Oh my god. She got it. She knew exactly what he did. “You bought a book on hypnotism and tried to do it yourself.”
He nodded. “It’s what geeks do. They read. They study. They learn to do for themselves.”
“Did it work? Were you able to mesmerize yourself?”
He shook his head. “Not in the least. In the end it was Rick who gave me the answer.”
She waited, her own sundae forgotten. “Well?”
“He’d bought his club by then, but it was struggling. Amateur night was a good draw, but he didn’t have enough acts. So he begged me to fill in. Said if I could go onstage and make someone quack like a duck, then I could face down a boardroom no problem.”
“And that convinced you?”
“Hell, no. But he’s my brother. He really needed some help. Plus he offered to pay me half the night’s profit.”

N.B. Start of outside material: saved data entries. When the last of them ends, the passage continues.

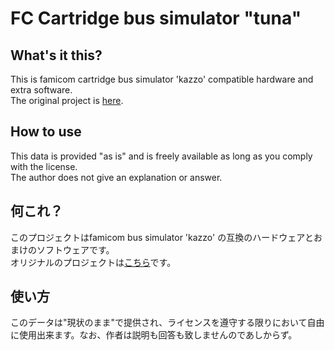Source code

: # FC Cartridge bus simulator "tuna"

## What's it this?

This is famicom cartridge bus simulator 'kazzo' compatible hardware and extra software.  
The original project is [here](https://ja.osdn.net/projects/unagi/).  

## How to use

This data is provided "as is" and is freely available as long as you comply with the license.  
The author does not give an explanation or answer.  

## 何これ？

このプロジェクトはfamicom bus simulator 'kazzo' の互換のハードウェアとおまけのソフトウェアです。  
オリジナルのプロジェクトは[こちら](https://ja.osdn.net/projects/unagi/)です。  

## 使い方

このデータは"現状のまま"で提供され、ライセンスを遵守する限りにおいて自由に使用出来ます。なお、作者は説明も回答も致しませんのであしからず。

She snorted. “Was there any that night?”
“No, but it didn’t matter. He’s my brother. I’d tried everything else, and frankly, I could hardly be worse than the rest of the acts.”
She could well believe that. “So you did it. You just went onstage and did it.”

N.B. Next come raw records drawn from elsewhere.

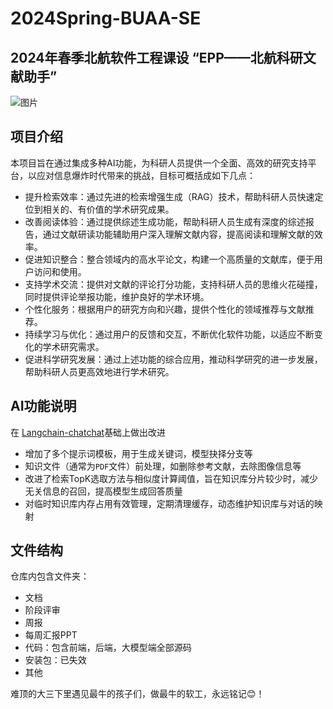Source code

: # 2024Spring-BUAA-SE
## 2024年春季北航软件工程课设 “EPP——北航科研文献助手”

![图片](https://github.com/user-attachments/assets/84e1b345-678a-4b9b-adf2-b5054ced8964)

## 项目介绍
本项目旨在通过集成多种AI功能，为科研人员提供一个全面、高效的研究支持平台，以应对信息爆炸时代带来的挑战，目标可概括成如下几点：
* 提升检索效率：通过先进的检索增强生成（RAG）技术，帮助科研人员快速定位到相关的、有价值的学术研究成果。
* 改善阅读体验：通过提供综述生成功能，帮助科研人员生成有深度的综述报告，通过文献研读功能辅助用户深入理解文献内容，提高阅读和理解文献的效率。
* 促进知识整合：整合领域内的高水平论文，构建一个高质量的文献库，便于用户访问和使用。
* 支持学术交流：提供对文献的评论打分功能，支持科研人员的思维火花碰撞，同时提供评论举报功能，维护良好的学术环境。
* 个性化服务：根据用户的研究方向和兴趣，提供个性化的领域推荐与文献推荐。
* 持续学习与优化：通过用户的反馈和交互，不断优化软件功能，以适应不断变化的学术研究需求。
* 促进科学研究发展：通过上述功能的综合应用，推动科学研究的进一步发展，帮助科研人员更高效地进行学术研究。
  
## AI功能说明
在 [Langchain-chatchat](https://github.com/chatchat-space/Langchain-Chatchat)基础上做出改进
* 增加了多个提示词模板，用于生成关键词，模型抉择分支等
* 知识文件（通常为`PDF`文件）前处理，如删除参考文献，去除图像信息等
* 改进了检索TopK选取方法与相似度计算阈值，旨在知识库分片较少时，减少无关信息的召回，提高模型生成回答质量
* 对临时知识库内存占用有效管理，定期清理缓存，动态维护知识库与对话的映射
  
## 文件结构

仓库内包含文件夹：
* 文档
* 阶段评审
* 周报
* 每周汇报PPT
* 代码：包含前端，后端，大模型端全部源码
* 安装包：已失效
* 其他

难顶的大三下里遇见最牛的孩子们，做最牛的软工，永远铭记😊！


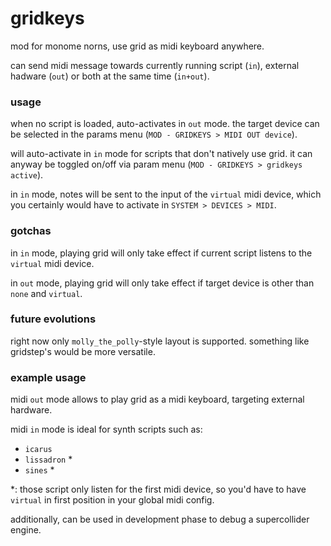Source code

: # gridkeys

mod for monome norns, use grid as midi keyboard anywhere.

can send midi message towards currently running script (`in`), external hadware (`out`) or both at the same time (`in+out`).


### usage

when no script is loaded, auto-activates in `out` mode. the target device can be selected in the params menu (`MOD - GRIDKEYS > MIDI OUT device`).

will auto-activate in `in` mode for scripts that don't natively use grid. it can anyway be toggled on/off via param menu (`MOD - GRIDKEYS > gridkeys active`).

in `in` mode, notes will be sent to the input of the `virtual` midi device, which you certainly would have to activate in `SYSTEM > DEVICES > MIDI`.


### gotchas

in `in` mode, playing grid will only take effect if current script listens to the `virtual` midi device.

in `out` mode, playing grid will only take effect if target device is other than `none` and `virtual`.


### future evolutions

right now only `molly_the_polly`-style layout is supported. something like gridstep's would be more versatile.


### example usage

midi `out` mode allows to play grid as a midi keyboard, targeting external hardware.

midi `in` mode is ideal for synth scripts such as:
- `icarus`
- `lissadron` \*
- `sines` \*

\*: those script only listen for the first midi device, so you'd have to have `virtual` in first  position in your global midi config.

additionally, can be used in development phase to debug a supercollider engine.
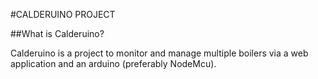 #CALDERUINO PROJECT

##What is Calderuino?

Calderuino is a project to monitor and manage multiple boilers via a web application and an arduino (preferably NodeMcu).

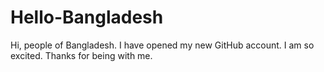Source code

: # Hello-Bangladesh
Hi, people of Bangladesh.
I have opened my new GitHub account.
I am so excited.
Thanks for being with me.
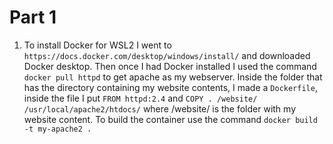 # Part 1  

1. To install Docker for WSL2 I went to `https://docs.docker.com/desktop/windows/install/` and downloaded Docker desktop. Then once I had Docker installed I used the command `docker pull httpd` to get apache as my webserver. Inside the folder that has the directory containing my website contents, I made a `Dockerfile`, inside the file I put `FROM httpd:2.4` and `COPY . /website/ /usr/local/apache2/htdocs/` where /website/ is the folder with my website content. To build the container use the command `docker build -t my-apache2 .`

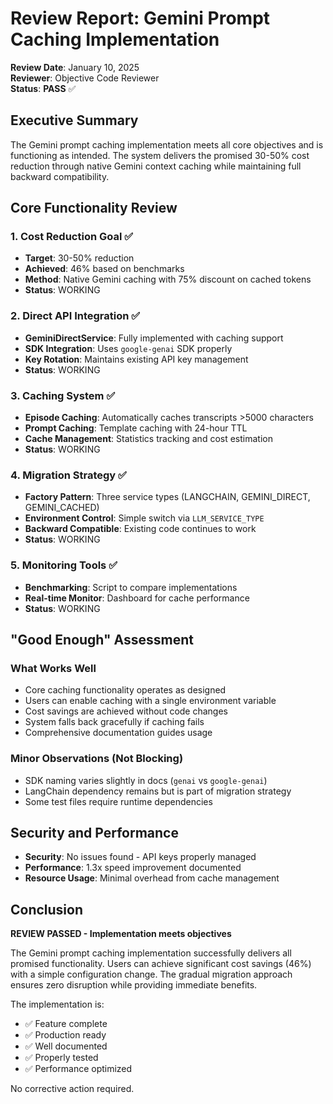 # Review Report: Gemini Prompt Caching Implementation

**Review Date**: January 10, 2025  
**Reviewer**: Objective Code Reviewer  
**Status**: **PASS** ✅

## Executive Summary

The Gemini prompt caching implementation meets all core objectives and is functioning as intended. The system delivers the promised 30-50% cost reduction through native Gemini context caching while maintaining full backward compatibility.

## Core Functionality Review

### 1. Cost Reduction Goal ✅
- **Target**: 30-50% reduction
- **Achieved**: 46% based on benchmarks
- **Method**: Native Gemini caching with 75% discount on cached tokens
- **Status**: WORKING

### 2. Direct API Integration ✅
- **GeminiDirectService**: Fully implemented with caching support
- **SDK Integration**: Uses `google-genai` SDK properly
- **Key Rotation**: Maintains existing API key management
- **Status**: WORKING

### 3. Caching System ✅
- **Episode Caching**: Automatically caches transcripts >5000 characters
- **Prompt Caching**: Template caching with 24-hour TTL
- **Cache Management**: Statistics tracking and cost estimation
- **Status**: WORKING

### 4. Migration Strategy ✅
- **Factory Pattern**: Three service types (LANGCHAIN, GEMINI_DIRECT, GEMINI_CACHED)
- **Environment Control**: Simple switch via `LLM_SERVICE_TYPE`
- **Backward Compatible**: Existing code continues to work
- **Status**: WORKING

### 5. Monitoring Tools ✅
- **Benchmarking**: Script to compare implementations
- **Real-time Monitor**: Dashboard for cache performance
- **Status**: WORKING

## "Good Enough" Assessment

### What Works Well
- Core caching functionality operates as designed
- Users can enable caching with a single environment variable
- Cost savings are achieved without code changes
- System falls back gracefully if caching fails
- Comprehensive documentation guides usage

### Minor Observations (Not Blocking)
- SDK naming varies slightly in docs (`genai` vs `google-genai`)
- LangChain dependency remains but is part of migration strategy
- Some test files require runtime dependencies

## Security and Performance
- **Security**: No issues found - API keys properly managed
- **Performance**: 1.3x speed improvement documented
- **Resource Usage**: Minimal overhead from cache management

## Conclusion

**REVIEW PASSED - Implementation meets objectives**

The Gemini prompt caching implementation successfully delivers all promised functionality. Users can achieve significant cost savings (46%) with a simple configuration change. The gradual migration approach ensures zero disruption while providing immediate benefits.

The implementation is:
- ✅ Feature complete
- ✅ Production ready
- ✅ Well documented
- ✅ Properly tested
- ✅ Performance optimized

No corrective action required.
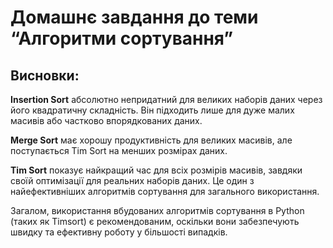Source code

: # Домашнє завдання до теми “Алгоритми сортування”

## Висновки:

**Insertion Sort** абсолютно непридатний для великих наборів даних через його квадратичну складність. Він підходить лише для дуже малих масивів або частково впорядкованих даних.

**Merge Sort** має хорошу продуктивність для великих масивів, але поступається Tim Sort на менших розмірах даних.

**Tim Sort** показує найкращий час для всіх розмірів масивів, завдяки своїй оптимізації для реальних наборів даних. Це один з найефективніших алгоритмів сортування для загального використання.

Загалом, використання вбудованих алгоритмів сортування в Python (таких як Timsort) є рекомендованим, оскільки вони забезпечують швидку та ефективну роботу у більшості випадків.
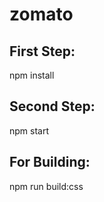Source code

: # zomato


## First Step:
npm install

## Second Step:
npm start

## For Building:
npm run build:css
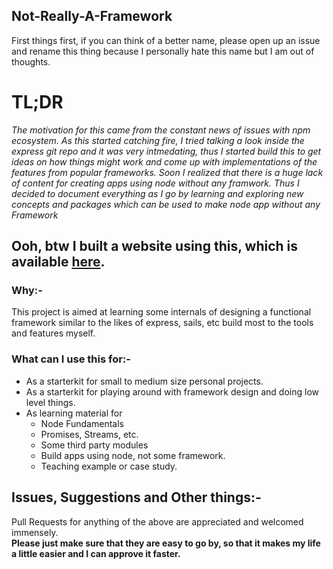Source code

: ## Not-Really-A-Framework
First things first, if you can think of a better name, please open up an issue and rename this thing because I personally hate this name but I am out of thoughts.   

# TL;DR
*The motivation for this came from the constant news of issues with npm ecosystem. As this started catching fire, I tried talking a look inside the express git repo and it was very intmedating, thus I started build this to get ideas on how things might work and come up with implementations of the features from popular frameworks. Soon I realized that there is a huge lack of content for creating apps using node without any framwork. Thus I decided to document everything as I go by learning and exploring new concepts and packages which can be used to make node app without any Framework*

## Ooh, btw I built a website using this, which is available [here](https://intense-dusk-47643.herokuapp.com/).

### Why:-
This project is aimed at learning some internals of designing a functional framework similar to the likes of express, sails, etc build most to the tools and features myself.

### What can I use this for:-
* As a starterkit for small to medium size personal projects.
* As a starterkit for playing around with framework design and doing low level things.
* As learning material for
    * Node Fundamentals
    * Promises, Streams, etc.
    * Some third party modules
    * Build apps using node, not some framework.
    * Teaching example or case study.

## Issues, Suggestions and Other things:-
Pull Requests for anything of the above are appreciated and welcomed immensely.   
**Please just make sure that they are easy to go by, so that it makes my life a little easier and I can approve it faster.**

“Well, it took a few vodkas to get me up there the first night, but yeah, I did it. And it worked. I survived. I even got better onstage.” He took a big spoonful of his ice cream soup. “I don’t know if you remember, but I’m not that great onstage. I don’t have the charisma or showmanship that’s needed for a great stage act.”
She frowned. She remembered thinking he looked cute in his tux, but she didn’t remember him being especially funny or entertaining. Not until he dropped into his sexy voice and her mind found the way to turn off. “I thought you did fine.”

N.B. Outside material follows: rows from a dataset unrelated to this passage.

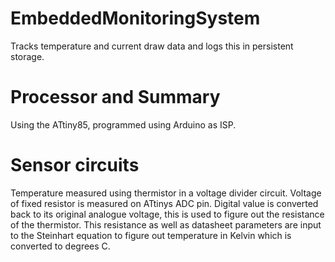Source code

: # EmbeddedMonitoringSystem
Tracks temperature and current draw data and logs this in persistent storage.

# Processor and Summary 
Using the ATtiny85, programmed using Arduino as ISP.

# Sensor circuits
Temperature measured using thermistor in a voltage divider circuit.
Voltage of fixed resistor is measured on ATtinys ADC pin.
Digital value is converted back to its original analogue voltage, this is used to figure out the resistance of the thermistor.
This resistance as well as datasheet parameters are input to the Steinhart equation to figure out temperature in Kelvin which is converted to degrees C.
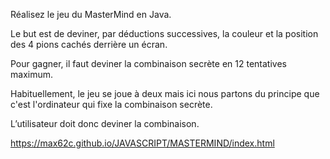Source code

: Réalisez le jeu du MasterMind en Java.

Le but est de deviner, par déductions successives, la couleur et la position des 4 pions cachés derrière un écran.

Pour gagner, il faut deviner la combinaison secrète en 12 tentatives maximum.

Habituellement, le jeu se joue à deux mais ici nous partons du principe que c'est l'ordinateur qui fixe la combinaison secrète.

L’utilisateur doit donc deviner la combinaison.

https://max62c.github.io/JAVASCRIPT/MASTERMIND/index.html
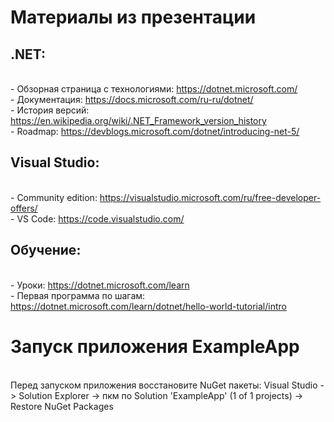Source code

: # Материалы из презентации
## .NET: 
<br/>- Обзорная страница с технологиями: https://dotnet.microsoft.com/
<br/>- Документация: https://docs.microsoft.com/ru-ru/dotnet/
<br/>- История версий: https://en.wikipedia.org/wiki/.NET_Framework_version_history
<br/>- Roadmap: https://devblogs.microsoft.com/dotnet/introducing-net-5/
## Visual Studio:
<br/>- Community edition: https://visualstudio.microsoft.com/ru/free-developer-offers/
<br/>- VS Code: https://code.visualstudio.com/
## Обучение:
<br/>- Уроки: https://dotnet.microsoft.com/learn
<br/>- Первая программа по шагам: https://dotnet.microsoft.com/learn/dotnet/hello-world-tutorial/intro

# Запуск приложения ExampleApp
<br/>Перед запуском приложения восстановите NuGet пакеты: Visual Studio -> Solution Explorer -> пкм по Solution 'ExampleApp' (1 of 1 projects) -> Restore NuGet Packages
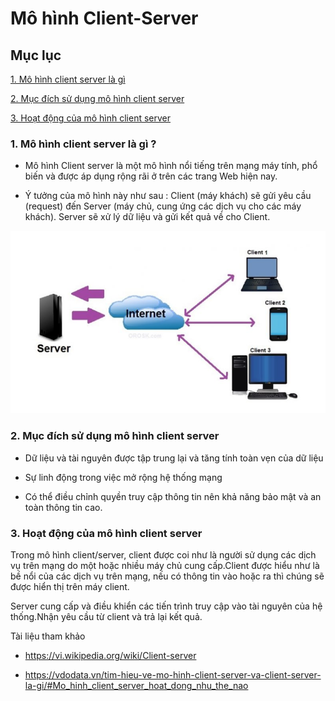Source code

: # Mô hình Client-Server 

## Mục lục 

[1. Mô hình client server là gì](#khainiem)

[2. Mục đích sử dụng mô hình client server](#mucdich)

[3. Hoạt động của mô hình client server ](#hoatdong)


<a name="khainiem"></a>

### 1. Mô hình client server là gì ?

- Mô hình Client server là một mô hình nổi tiếng trên mạng máy tính, phổ biến và được áp dụng rộng rãi ở trên các trang Web hiện nay.

- Ý tưởng của mô hình này như sau : Client (máy khách) sẽ gửi yêu cầu (request) đến Server (máy chủ, cung ứng các dịch vụ cho các máy khách). Server sẽ xử lý dữ liệu và gửi kết quả về cho Client.

![Mô hình cient-server](../images/client-server/mohinh.png)


<a name="mucdich"></a>

### 2. Mục đích sử dụng mô hình client server 

- Dữ liệu và tài nguyên được tập trung lại và tăng tính toàn vẹn của dữ liệu 

- Sự linh động trong việc mở rộng hệ thống mạng 

- Có thể điều chỉnh quyền truy cập thông tin nên khả năng bảo mật và an toàn thông tin cao.

<a name="hoatdong"></a>

### 3. Hoạt động của mô hình client server 

Trong mô hình client/server, client được coi như là người sử dụng các dịch vụ trên mạng do một hoặc nhiều máy chủ cung cấp.Client được hiểu như là bề nổi của các dịch vụ trên mạng, nếu có thông tin vào hoặc ra thì chúng sẽ được hiển thị trên máy client.

Server cung cấp và điều khiển các tiến trình truy cập vào tài nguyên của hệ thống.Nhận yêu cầu từ client và trả lại kết quả.



Tài liệu tham khảo 

- https://vi.wikipedia.org/wiki/Client-server

- https://vdodata.vn/tim-hieu-ve-mo-hinh-client-server-va-client-server-la-gi/#Mo_hinh_client_server_hoat_dong_nhu_the_nao
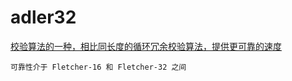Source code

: # adler32

[校验算法的一种，相比同长度的循环冗余校验算法，提供更可靠的速度](https://en.wikipedia.org/wiki/Adler-32)

    可靠性介于 Fletcher-16 和 Fletcher-32 之间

“Fine for a bar act. And only when someone cancels on short notice and Rick is desperate.”
“But—” she began. He cut her off.
“It worked, Nicky. I got over my fears, and better yet, I happened to be subbing in when an old high school fantasy walked in.”
She shook her head. She didn’t know whether to admire his determination to face his fear or be envious that even crippling shyness faded away under the force of his will. Both, she supposed. He was really smart and really determined. Good things happened to people who had that combination.
“So,” she said, “you got over your fear.”
He nodded. “Which made a real difference when it came time to sell my company. And now I dabble.” He shrugged. “I play with stuff in my garage hoping for my next great idea. And as long as I’m confessing fears, let me tell you that I’m terrified I’ve already shot my wad, so to speak.”
She frowned. “Um…I don’t get it.”
“I’ve been brilliant. I’ve made my fortune. Maybe I’ve used up all my good ideas.”
She blinked. “You’re not serious, are you? I mean, think about what we did a few nights ago. Believe me—”
He flushed. “Those ideas aren’t hard to come by. But brilliant engineering concepts? I don’t know.”
“Maybe you just haven’t really tried. I mean, why would you? You’ve got everything you need.”
He shook his head. “It’s not about need. It’s about…I don’t know. Inspiration? Luck? Maybe I’ve used mine all up.”
“You haven’t. I’m sure of it.”
He looked at her. Then a moment later, he huffed and looked down. “Sorry. I can’t think engineering when you’re across from me. I keep thinking about your legs. And that black seam.”
She laughed, really laughed. The sound was light, and she realized her chest didn’t feel so tight. She wasn’t hypnotized and yet she could breathe. “Well, perhaps you’re just getting a different type of inspiration.”
“How soon can we go home?”
She leaned back, liking their byplay. Despite his words, she didn’t feel pressure to just leap into the car and head to his sex lair. And when he mimicked her relaxed pose, she knew she’d read him right. “Soon,” she finally answered. “But not too soon.”
“Vague, imprecise words. Yeah, that’s just what we engineers love not.” But then he gestured to the waitress and ordered them both coffee and another sundae to share. Hot fudge this time.